Я постучалась и переступила через порог. Мать вскинула на меня глаза, и я улыбнулась в надежде, что она меня вспомнит. Ее лицо было неподвижно, лоб прорезали глубокие морщины, губы были постоянно поджаты. Руки же ее под одеялом жили своей жизнью, ни на миг не останавливаясь, и я знала, что она указательным пальцем одной руки ковыряет сухую шершавую кожицу вокруг ногтей на другой.
Иногда на то, чтобы меня узнать, ей требовалось несколько минут. Она пристально смотрела на меня, и я понимала, что она перебирает пухлые папки, погребенные где-то глубоко в закоулках ее разума, пытаясь осмыслить мое появление, опознать мое лицо, вспомнить мой наряд, отчаянно силясь расшифровать эту новоприбывшую.
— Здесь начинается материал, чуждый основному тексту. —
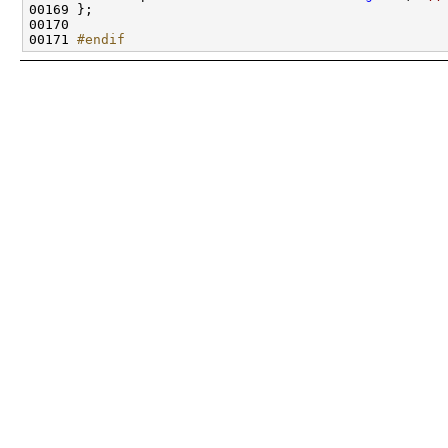
00171 
#endif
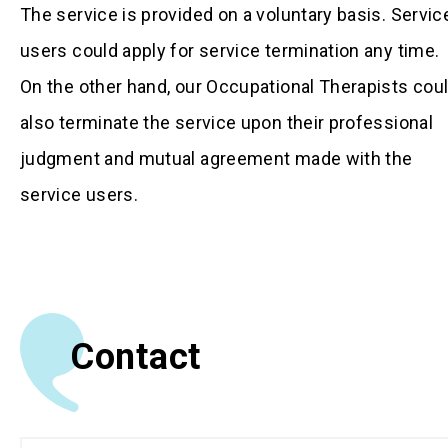
The service is provided on a voluntary basis. Servic
users could apply for service termination any time.
On the other hand, our Occupational Therapists cou
also terminate the service upon their professional
judgment and mutual agreement made with the
service users.
Contact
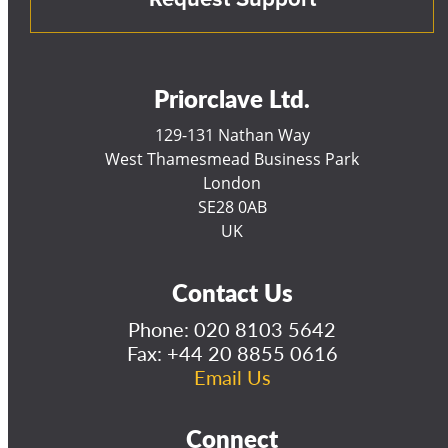
Priorclave Ltd.
129-131 Nathan Way
West Thamesmead Business Park
London
SE28 0AB
UK
Contact Us
Phone:
020 8103 5642
Fax: +44 20 8855 0616
Email Us
Connect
Сейчас, оглядываясь назад, мне трудно поверить в то, что она прожила там полтора года. Я воспринимала ее пребывание там как временное. Что-то вроде чистилища. Тогда мне, как бы неправдоподобно это ни звучало, в голову не приходило, что, разумеется, дом престарелых – это временно. Он – перевалочный пункт, но не между какими-то двумя моментами в жизни, а на самом ее краю.
Диагноз ей поставили в шестьдесят, и к тому времени она уже почти год жила одна. С отцом они развелись, он давно ушел. У меня несколько месяцев были подозрения, что с ней что-то не так, но я решила, что это, наверное, депрессия. Она стала раздражительной, как никогда, цеплялась ко мне из-за каждого пустяка: то я налила слишком много молока ей в чай, то грязи в дом натащила на обуви.
Потом она начала сквернословить. За первые двадцать пять лет моей жизни она ни разу – во всяком случае, в моем присутствии – не произнесла вслух ни единого нецензурного слова. В самом крайнем случае могла вполголоса пробормотать себе под нос «блин» или «вот ахинея». А тут вдруг стала обильно пересыпать свою речь трехэтажными ругательствами. «Я же просила тебя налить мне самую капельку этого сраного молока!.. Ты разнесла эту гребаную грязь по всему гребаному дому!»